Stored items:
Start of Block
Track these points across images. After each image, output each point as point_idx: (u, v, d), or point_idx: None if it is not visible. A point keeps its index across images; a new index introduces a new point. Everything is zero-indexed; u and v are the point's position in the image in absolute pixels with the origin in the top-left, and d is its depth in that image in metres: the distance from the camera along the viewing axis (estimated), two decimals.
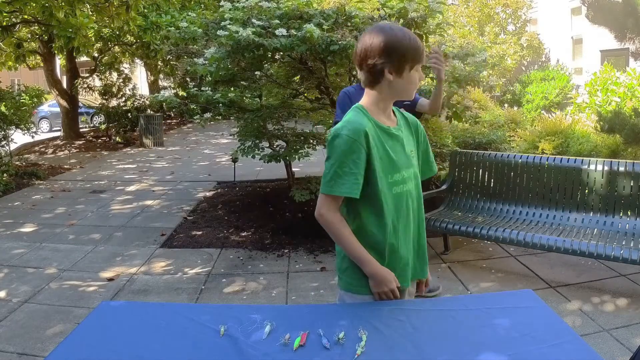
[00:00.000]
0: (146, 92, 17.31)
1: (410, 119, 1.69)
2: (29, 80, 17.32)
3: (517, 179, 4.15)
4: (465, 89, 4.78)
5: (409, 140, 1.64)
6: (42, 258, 4.18)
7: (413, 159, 1.62)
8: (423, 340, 1.31)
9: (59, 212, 5.77)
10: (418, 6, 3.98)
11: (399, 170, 1.55)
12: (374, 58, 1.49)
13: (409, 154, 1.60)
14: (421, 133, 1.70)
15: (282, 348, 1.26)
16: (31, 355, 2.65)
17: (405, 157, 1.58)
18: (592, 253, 3.27)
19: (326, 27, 3.93)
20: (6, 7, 6.75)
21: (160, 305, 2.07)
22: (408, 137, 1.63)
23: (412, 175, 1.60)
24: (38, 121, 15.55)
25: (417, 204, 1.63)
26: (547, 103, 15.26)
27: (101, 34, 11.42)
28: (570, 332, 1.34)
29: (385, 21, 3.80)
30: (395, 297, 1.53)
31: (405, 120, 1.67)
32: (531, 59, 22.17)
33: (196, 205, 5.99)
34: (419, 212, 1.64)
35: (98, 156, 10.50)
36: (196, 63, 4.32)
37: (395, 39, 1.50)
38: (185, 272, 3.86)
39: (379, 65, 1.50)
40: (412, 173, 1.60)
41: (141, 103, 13.40)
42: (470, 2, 22.28)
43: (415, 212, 1.62)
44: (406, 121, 1.67)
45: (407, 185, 1.58)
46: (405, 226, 1.58)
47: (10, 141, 8.33)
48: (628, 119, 5.62)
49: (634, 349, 2.58)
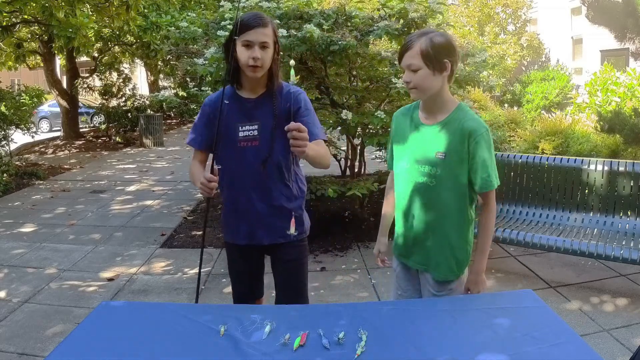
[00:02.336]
0: (146, 92, 17.30)
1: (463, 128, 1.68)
2: (29, 80, 17.30)
3: (517, 179, 4.15)
4: (465, 89, 4.78)
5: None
6: (42, 258, 4.18)
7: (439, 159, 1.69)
8: (423, 340, 1.31)
9: (59, 212, 5.77)
10: (418, 6, 3.98)
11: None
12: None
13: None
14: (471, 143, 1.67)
15: (282, 348, 1.26)
16: (31, 355, 2.65)
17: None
18: (592, 253, 3.27)
19: (326, 27, 3.93)
20: (6, 7, 6.75)
21: (160, 305, 2.07)
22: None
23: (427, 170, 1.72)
24: (38, 121, 15.54)
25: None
26: (547, 103, 15.24)
27: (101, 34, 11.42)
28: (570, 332, 1.34)
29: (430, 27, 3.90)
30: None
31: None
32: (531, 59, 22.18)
33: (196, 205, 5.99)
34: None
35: (98, 156, 10.50)
36: (196, 63, 4.32)
37: None
38: (185, 272, 3.86)
39: None
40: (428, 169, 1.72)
41: (141, 103, 13.40)
42: (470, 2, 22.28)
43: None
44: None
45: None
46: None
47: (10, 141, 8.33)
48: (628, 119, 5.62)
49: (634, 349, 2.58)
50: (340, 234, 4.51)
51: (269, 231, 1.93)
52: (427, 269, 1.78)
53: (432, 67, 1.62)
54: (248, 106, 1.87)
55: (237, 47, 1.77)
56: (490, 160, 1.67)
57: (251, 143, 1.86)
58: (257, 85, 1.87)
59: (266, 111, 1.86)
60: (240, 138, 1.86)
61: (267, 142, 1.85)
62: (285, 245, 1.95)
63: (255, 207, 1.90)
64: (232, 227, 1.98)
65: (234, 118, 1.86)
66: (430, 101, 1.71)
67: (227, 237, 2.04)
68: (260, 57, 1.75)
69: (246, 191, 1.90)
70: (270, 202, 1.90)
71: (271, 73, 1.85)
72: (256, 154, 1.85)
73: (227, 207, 1.98)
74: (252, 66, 1.76)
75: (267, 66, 1.81)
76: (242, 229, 1.95)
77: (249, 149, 1.86)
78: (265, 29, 1.77)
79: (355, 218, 4.78)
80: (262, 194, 1.89)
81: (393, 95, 4.14)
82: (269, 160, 1.85)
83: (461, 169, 1.67)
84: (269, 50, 1.79)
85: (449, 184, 1.68)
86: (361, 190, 3.97)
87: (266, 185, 1.88)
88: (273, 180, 1.89)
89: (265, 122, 1.86)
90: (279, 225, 1.90)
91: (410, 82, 1.66)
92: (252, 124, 1.86)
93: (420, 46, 1.62)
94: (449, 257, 1.74)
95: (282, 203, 1.91)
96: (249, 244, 1.97)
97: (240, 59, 1.78)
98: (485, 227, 1.75)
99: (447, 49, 1.64)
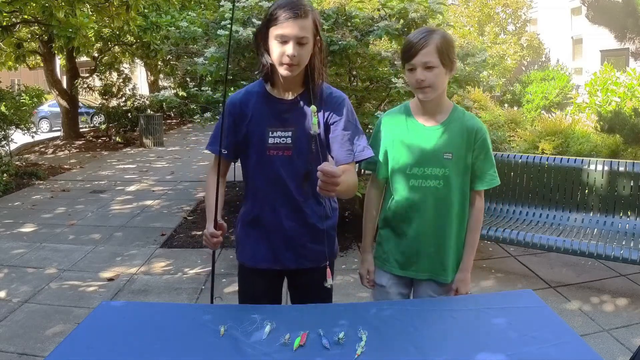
End of Block
TASK DETAILS>
When you give the entries again, keep them exact and omit any picture they contain.

ANSWER SECTION>
Track these points across images. After each image, output each point as point_idx: (u, v, d), or point_idx: None if it is not visible. A point keeps its index across images; a new index introduces a new point. Everything is zero-indexed; u and v are the point's position in the image in absolute pixels with the origin in the top-left, and d is its depth in that image in metres: the distance from the camera along the viewing axis (estimated), two decimals.
[00:00.000]
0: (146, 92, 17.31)
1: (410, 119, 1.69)
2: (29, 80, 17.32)
3: (517, 179, 4.15)
4: (465, 89, 4.78)
5: (409, 140, 1.64)
6: (42, 258, 4.18)
7: (413, 159, 1.62)
8: (423, 340, 1.31)
9: (59, 212, 5.77)
10: (418, 6, 3.98)
11: (399, 170, 1.55)
12: (374, 58, 1.49)
13: (409, 154, 1.60)
14: (421, 133, 1.70)
15: (282, 348, 1.26)
16: (31, 355, 2.65)
17: (405, 157, 1.58)
18: (592, 253, 3.27)
19: (326, 27, 3.93)
20: (6, 7, 6.75)
21: (160, 305, 2.07)
22: (408, 137, 1.63)
23: (412, 175, 1.60)
24: (38, 121, 15.55)
25: (417, 204, 1.63)
26: (547, 103, 15.26)
27: (101, 34, 11.42)
28: (570, 332, 1.34)
29: (385, 21, 3.80)
30: (395, 297, 1.53)
31: (405, 120, 1.67)
32: (531, 59, 22.17)
33: (196, 205, 5.99)
34: (419, 212, 1.64)
35: (98, 156, 10.50)
36: (196, 63, 4.32)
37: (395, 39, 1.50)
38: (185, 272, 3.86)
39: (379, 65, 1.50)
40: (412, 173, 1.60)
41: (141, 103, 13.40)
42: (470, 2, 22.28)
43: (415, 212, 1.62)
44: (406, 121, 1.67)
45: (407, 185, 1.58)
46: (405, 226, 1.58)
47: (10, 141, 8.33)
48: (628, 119, 5.62)
49: (634, 349, 2.58)
[00:02.336]
0: (146, 92, 17.30)
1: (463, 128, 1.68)
2: (29, 80, 17.30)
3: (517, 179, 4.15)
4: (465, 89, 4.78)
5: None
6: (42, 258, 4.18)
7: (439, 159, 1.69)
8: (423, 340, 1.31)
9: (59, 212, 5.77)
10: (418, 6, 3.98)
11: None
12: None
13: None
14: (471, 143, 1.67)
15: (282, 348, 1.26)
16: (31, 355, 2.65)
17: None
18: (592, 253, 3.27)
19: (326, 27, 3.93)
20: (6, 7, 6.75)
21: (160, 305, 2.07)
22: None
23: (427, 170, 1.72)
24: (38, 121, 15.54)
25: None
26: (547, 103, 15.24)
27: (101, 34, 11.42)
28: (570, 332, 1.34)
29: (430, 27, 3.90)
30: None
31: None
32: (531, 59, 22.18)
33: (196, 205, 5.99)
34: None
35: (98, 156, 10.50)
36: (196, 63, 4.32)
37: None
38: (185, 272, 3.86)
39: None
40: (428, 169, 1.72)
41: (141, 103, 13.40)
42: (470, 2, 22.28)
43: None
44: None
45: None
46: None
47: (10, 141, 8.33)
48: (628, 119, 5.62)
49: (634, 349, 2.58)
50: (340, 234, 4.51)
51: (269, 231, 1.93)
52: (427, 269, 1.78)
53: (432, 67, 1.62)
54: (248, 106, 1.87)
55: (237, 47, 1.77)
56: (490, 160, 1.67)
57: (251, 143, 1.86)
58: (257, 85, 1.87)
59: (266, 111, 1.86)
60: (240, 138, 1.86)
61: (267, 142, 1.85)
62: (285, 245, 1.95)
63: (255, 207, 1.90)
64: (232, 227, 1.98)
65: (234, 118, 1.86)
66: (430, 101, 1.71)
67: (227, 237, 2.04)
68: (260, 57, 1.75)
69: (246, 191, 1.90)
70: (270, 202, 1.90)
71: (271, 73, 1.85)
72: (256, 154, 1.85)
73: (227, 207, 1.98)
74: (252, 66, 1.76)
75: (267, 66, 1.81)
76: (242, 229, 1.95)
77: (249, 149, 1.86)
78: (265, 29, 1.77)
79: (355, 218, 4.78)
80: (262, 194, 1.89)
81: (393, 95, 4.14)
82: (269, 160, 1.85)
83: (461, 169, 1.67)
84: (269, 50, 1.79)
85: (449, 184, 1.68)
86: (361, 190, 3.97)
87: (266, 185, 1.88)
88: (273, 180, 1.89)
89: (265, 122, 1.86)
90: (279, 225, 1.90)
91: (410, 82, 1.66)
92: (252, 124, 1.86)
93: (420, 46, 1.62)
94: (449, 257, 1.74)
95: (282, 203, 1.91)
96: (249, 244, 1.97)
97: (240, 59, 1.78)
98: (485, 227, 1.75)
99: (447, 49, 1.64)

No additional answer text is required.